United States Securities and Exchange Commission

Division of Investment Management

100 F Street, N.E.

Washington, D.C. 20549

Attn: Ms. Allison White

 

RE:Post-Effective Amendment No. 63 to the Registration Statement on Form N-1A of Prime Series (the “Fund”), a series of Cash Reserve Fund, Inc. (the “Registrant”) (Reg. Nos. 002-72658, 811-03196)

 

Dear Ms. White:

 

This letter is being submitted on behalf of the Registrant in response to comments of the Staff of the Securities and Exchange Commission (the “Commission”) received via a telephone call on March 7, 2016 with regard to the above-captioned Post-Effective Amendment filed on behalf of the Registrant on February 12, 2016 with an effective date of May 1, 2016.

 

The Staff’s comments are restated below followed by the Registrant’s response.

 

1.Comment: Please update the series and class identifiers in EDGAR to reflect the new name of the Fund.

Response: The Registrant will update the series and class identifiers in EDGAR to reflect the name changes upon effectiveness of the filing.

2.Comment: Registrant’s Item 4 disclosure should summarize Item 9 disclosure.

Response: The Registrant believes the current disclosure is responsive to the requirements of Form N-1A.

 

3.Comment: Under “Other Rights We Reserve” in the prospectus for each Fund, the fourth bullet point indicates that a Fund may rescind any purchase order. Please describe the timeframe for a rescission of a purchase order (e.g., within how many days may a purchase order be rescinded).

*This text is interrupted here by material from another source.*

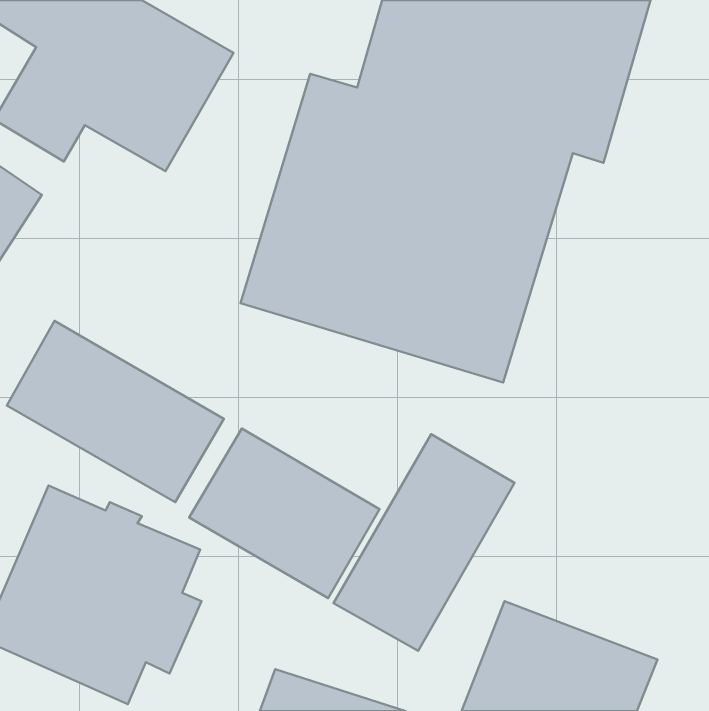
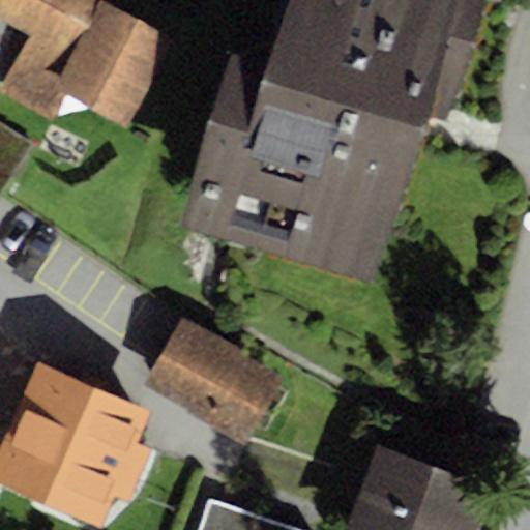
building: [7,321,224,502] -> none
building: [333,434,515,651] -> none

Response: The Fund does not have a specified timeframe but reserves the right to rescind or cancel an order in cases of fraud or violations of stated policies including those related to trading limits or market timing, among others.

 

In connection with the above-referenced filing by the Registrant, the Registrant acknowledges that: (1) the Registrant is responsible for the adequacy and accuracy of the disclosure in the Amendment; (2) SEC staff comments or changes to disclosure in response to SEC staff comments to the Amendment do not foreclose the SEC from taking any action with respect to the Amendment; and (3) the Registrant may not assert SEC staff comments as a defense in any proceeding initiated by the SEC or any person under the federal securities laws of the United States.

 

If you have any questions regarding the foregoing or need more additional information, please do not hesitate to call me at (617) 295-3986.

 

Very truly yours,

 

 

/s/ Scott D. Hogan

 

 Scott D. Hogan

 Director

 Deutsche Investment Management Americas Inc.

 

cc: John Marten, Esq., Vedder Price P.C.